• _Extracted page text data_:
Content starts

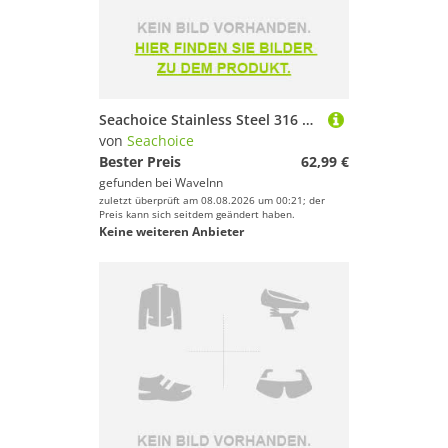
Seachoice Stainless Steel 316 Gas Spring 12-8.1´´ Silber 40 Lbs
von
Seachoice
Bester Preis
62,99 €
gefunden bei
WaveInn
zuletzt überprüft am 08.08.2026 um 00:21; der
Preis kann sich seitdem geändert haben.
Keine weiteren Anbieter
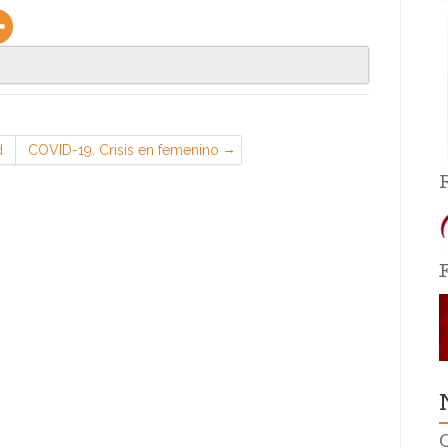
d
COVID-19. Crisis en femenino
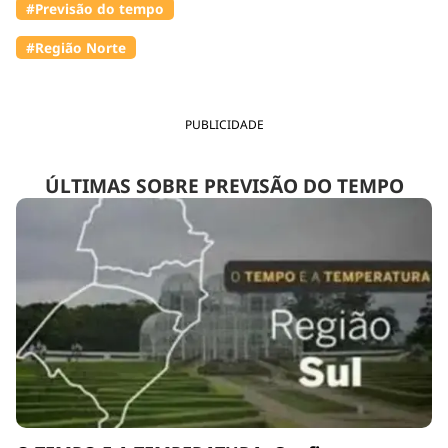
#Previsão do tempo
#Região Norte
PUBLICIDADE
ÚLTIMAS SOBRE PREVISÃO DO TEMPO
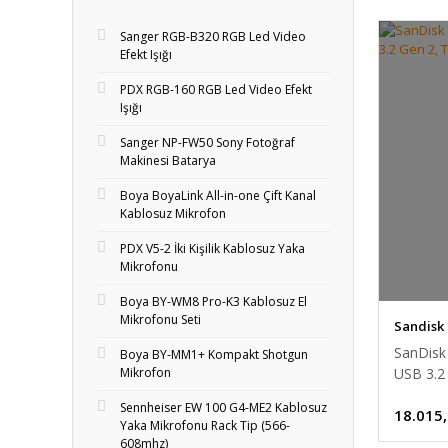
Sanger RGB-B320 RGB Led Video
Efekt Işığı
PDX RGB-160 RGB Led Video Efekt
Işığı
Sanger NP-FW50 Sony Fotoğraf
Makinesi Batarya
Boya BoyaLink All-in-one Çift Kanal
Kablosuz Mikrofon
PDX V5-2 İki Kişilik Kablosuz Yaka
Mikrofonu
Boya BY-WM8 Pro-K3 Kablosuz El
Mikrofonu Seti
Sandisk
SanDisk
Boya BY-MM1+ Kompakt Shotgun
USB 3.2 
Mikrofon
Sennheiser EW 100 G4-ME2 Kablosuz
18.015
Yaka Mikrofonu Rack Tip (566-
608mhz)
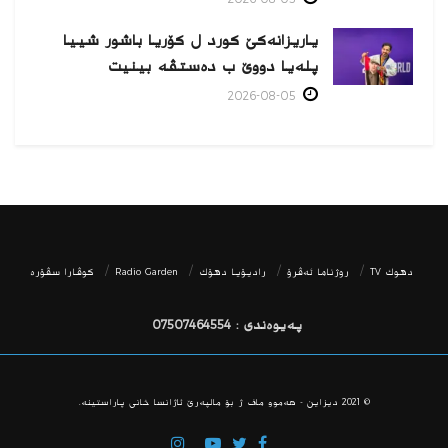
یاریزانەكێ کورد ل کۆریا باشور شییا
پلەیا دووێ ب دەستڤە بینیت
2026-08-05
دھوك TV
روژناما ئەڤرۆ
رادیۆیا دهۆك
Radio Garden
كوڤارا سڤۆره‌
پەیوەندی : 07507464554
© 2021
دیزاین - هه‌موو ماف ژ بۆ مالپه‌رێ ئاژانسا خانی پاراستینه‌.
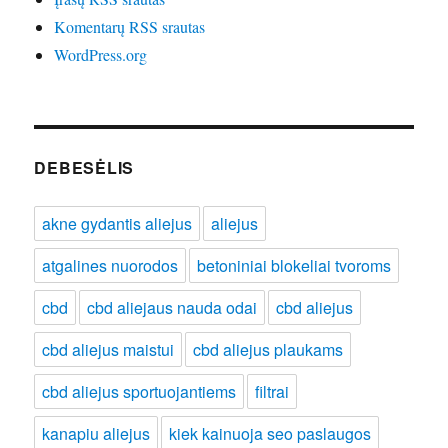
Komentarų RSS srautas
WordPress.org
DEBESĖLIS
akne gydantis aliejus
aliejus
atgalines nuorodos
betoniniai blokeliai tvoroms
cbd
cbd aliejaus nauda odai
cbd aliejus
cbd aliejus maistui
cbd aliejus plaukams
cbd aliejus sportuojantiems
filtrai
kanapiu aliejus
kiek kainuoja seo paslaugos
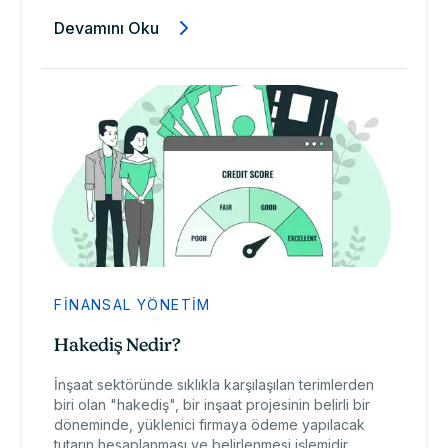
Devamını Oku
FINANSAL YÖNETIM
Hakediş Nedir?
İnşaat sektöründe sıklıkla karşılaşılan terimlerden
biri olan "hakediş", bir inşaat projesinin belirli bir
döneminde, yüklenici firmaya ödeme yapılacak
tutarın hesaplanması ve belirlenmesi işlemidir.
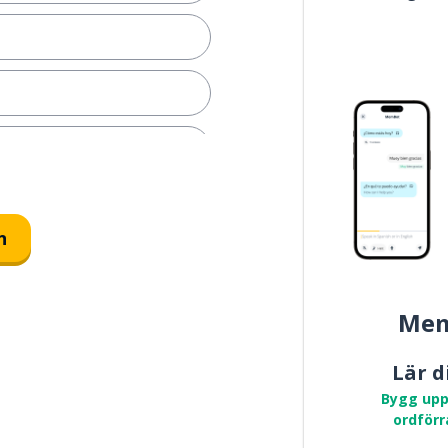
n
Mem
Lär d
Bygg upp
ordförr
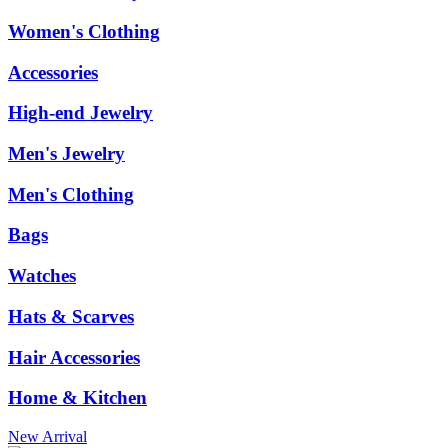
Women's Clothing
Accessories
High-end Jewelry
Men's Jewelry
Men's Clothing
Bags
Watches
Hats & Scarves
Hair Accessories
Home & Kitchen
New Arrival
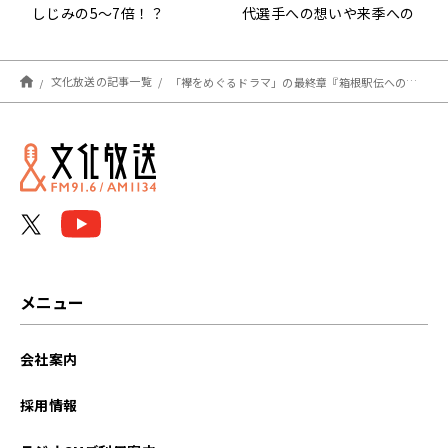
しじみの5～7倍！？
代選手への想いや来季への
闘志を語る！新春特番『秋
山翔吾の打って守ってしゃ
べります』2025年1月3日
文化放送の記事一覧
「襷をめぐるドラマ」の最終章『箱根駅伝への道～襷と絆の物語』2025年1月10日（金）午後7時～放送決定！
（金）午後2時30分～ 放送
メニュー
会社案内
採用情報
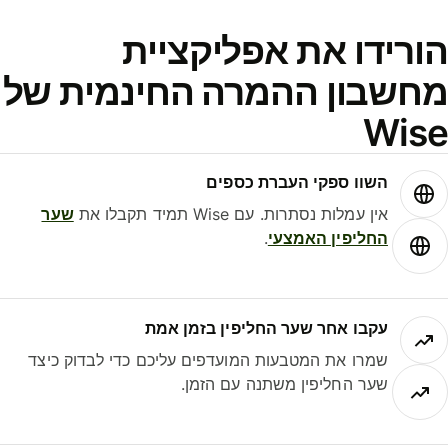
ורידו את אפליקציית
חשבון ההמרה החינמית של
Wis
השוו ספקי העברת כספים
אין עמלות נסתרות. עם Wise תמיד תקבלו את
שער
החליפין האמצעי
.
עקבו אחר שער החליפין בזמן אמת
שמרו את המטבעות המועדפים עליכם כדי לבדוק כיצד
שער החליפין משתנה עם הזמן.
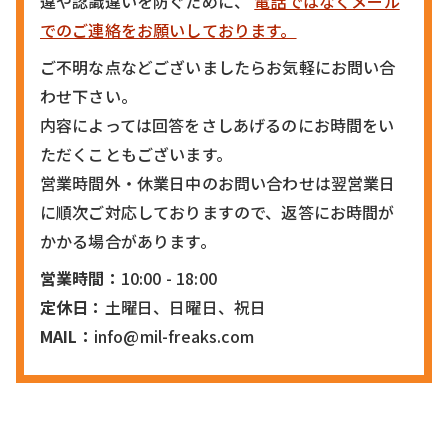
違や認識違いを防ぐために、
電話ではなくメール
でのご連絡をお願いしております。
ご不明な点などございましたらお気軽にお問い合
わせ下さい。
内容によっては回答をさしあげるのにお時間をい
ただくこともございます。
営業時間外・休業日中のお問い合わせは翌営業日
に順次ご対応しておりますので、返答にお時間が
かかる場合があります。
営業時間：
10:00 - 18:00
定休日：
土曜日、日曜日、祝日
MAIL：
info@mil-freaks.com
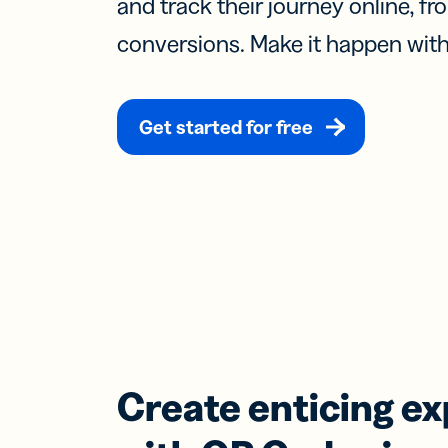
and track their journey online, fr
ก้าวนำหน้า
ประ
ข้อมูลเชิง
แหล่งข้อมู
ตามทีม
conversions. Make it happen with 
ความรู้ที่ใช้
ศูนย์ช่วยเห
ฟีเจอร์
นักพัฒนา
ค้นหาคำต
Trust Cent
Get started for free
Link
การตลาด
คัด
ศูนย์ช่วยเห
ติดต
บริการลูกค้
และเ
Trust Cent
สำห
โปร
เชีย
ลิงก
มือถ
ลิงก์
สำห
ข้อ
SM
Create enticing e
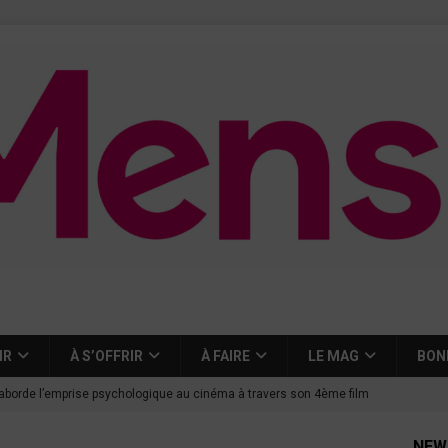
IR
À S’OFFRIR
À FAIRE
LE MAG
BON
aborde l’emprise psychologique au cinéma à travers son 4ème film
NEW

Content ends

Copy the text of every row above word for word, and leave the pictures out of your answer.

Seachoice Stainless Steel 316 Gas Spring 12-8.1´´ Silber 40 Lbs
von
Seachoice
Bester Preis
62,99 €
gefunden bei
WaveInn
zuletzt überprüft am 08.08.2026 um 00:21; der
Preis kann sich seitdem geändert haben.
Keine weiteren Anbieter
d
COVID-19. Crisis en femenino
#Previsão do tempo
#Região Norte
PUBLICIDADE
ÚLTIMAS SOBRE PREVISÃO DO TEMPO
Sanger RGB-B320 RGB Led Video
Efekt Işığı
PDX RGB-160 RGB Led Video Efekt
Işığı
Sanger NP-FW50 Sony Fotoğraf
Makinesi Batarya
Boya BoyaLink All-in-one Çift Kanal
Kablosuz Mikrofon
PDX V5-2 İki Kişilik Kablosuz Yaka
Mikrofonu
Boya BY-WM8 Pro-K3 Kablosuz El
Mikrofonu Seti
Sandisk
SanDisk
Boya BY-MM1+ Kompakt Shotgun
USB 3.2 
Mikrofon
Sennheiser EW 100 G4-ME2 Kablosuz
18.015
Yaka Mikrofonu Rack Tip (566-
608mhz)
یاریزانەكێ کورد ل کۆریا باشور شییا
پلەیا دووێ ب دەستڤە بینیت
2026-08-05
دھوك TV
روژناما ئەڤرۆ
رادیۆیا دهۆك
Radio Garden
كوڤارا سڤۆره‌
پەیوەندی : 07507464554
© 2021
دیزاین - هه‌موو ماف ژ بۆ مالپه‌رێ ئاژانسا خانی پاراستینه‌.
Komentarų RSS srautas
WordPress.org
DEBESĖLIS
akne gydantis aliejus
aliejus
atgalines nuorodos
betoniniai blokeliai tvoroms
cbd
cbd aliejaus nauda odai
cbd aliejus
cbd aliejus maistui
cbd aliejus plaukams
cbd aliejus sportuojantiems
filtrai
kanapiu aliejus
kiek kainuoja seo paslaugos
Devamını Oku
FINANSAL YÖNETIM
Hakediş Nedir?
İnşaat sektöründe sıklıkla karşılaşılan terimlerden
biri olan "hakediş", bir inşaat projesinin belirli bir
döneminde, yüklenici firmaya ödeme yapılacak
tutarın hesaplanması ve belirlenmesi işlemidir.
n
Mem
Lär d
Bygg upp
ordförr
Women's Clothing
Accessories
High-end Jewelry
Men's Jewelry
Men's Clothing
Bags
Watches
Hats & Scarves
Hair Accessories
Home & Kitchen
New Arrival
しじみの5～7倍！？
代選手への想いや来季への
闘志を語る！新春特番『秋
山翔吾の打って守ってしゃ
べります』2025年1月3日
文化放送の記事一覧
「襷をめぐるドラマ」の最終章『箱根駅伝への道～襷と絆の物語』2025年1月10日（金）午後7時～放送決定！
（金）午後2時30分～ 放送
メニュー
会社案内
採用情報
ורידו את אפליקציית
חשבון ההמרה החינמית של
Wis
השוו ספקי העברת כספים
אין עמלות נסתרות. עם Wise תמיד תקבלו את
שער
החליפין האמצעי
.
עקבו אחר שער החליפין בזמן אמת
שמרו את המטבעות המועדפים עליכם כדי לבדוק כיצד
שער החליפין משתנה עם הזמן.
違や認識違いを防ぐために、
電話ではなくメール
でのご連絡をお願いしております。
ご不明な点などございましたらお気軽にお問い合
わせ下さい。
内容によっては回答をさしあげるのにお時間をい
ただくこともございます。
営業時間外・休業日中のお問い合わせは翌営業日
に順次ご対応しておりますので、返答にお時間が
かかる場合があります。
営業時間：
10:00 - 18:00
定休日：
土曜日、日曜日、祝日
MAIL：
info@mil-freaks.com
and track their journey online, fr
ก้าวนำหน้า
ประ
ข้อมูลเชิง
แหล่งข้อมู
ตามทีม
conversions. Make it happen with 
ความรู้ที่ใช้
ศูนย์ช่วยเห
ฟีเจอร์
นักพัฒนา
ค้นหาคำต
Trust Cent
Get started for free
Link
การตลาด
คัด
ศูนย์ช่วยเห
ติดต
บริการลูกค้
และเ
Trust Cent
สำห
โปร
เชีย
ลิงก
มือถ
ลิงก์
สำห
ข้อ
SM
Create enticing e
IR
À S’OFFRIR
À FAIRE
LE MAG
BON
aborde l’emprise psychologique au cinéma à travers son 4ème film
NEW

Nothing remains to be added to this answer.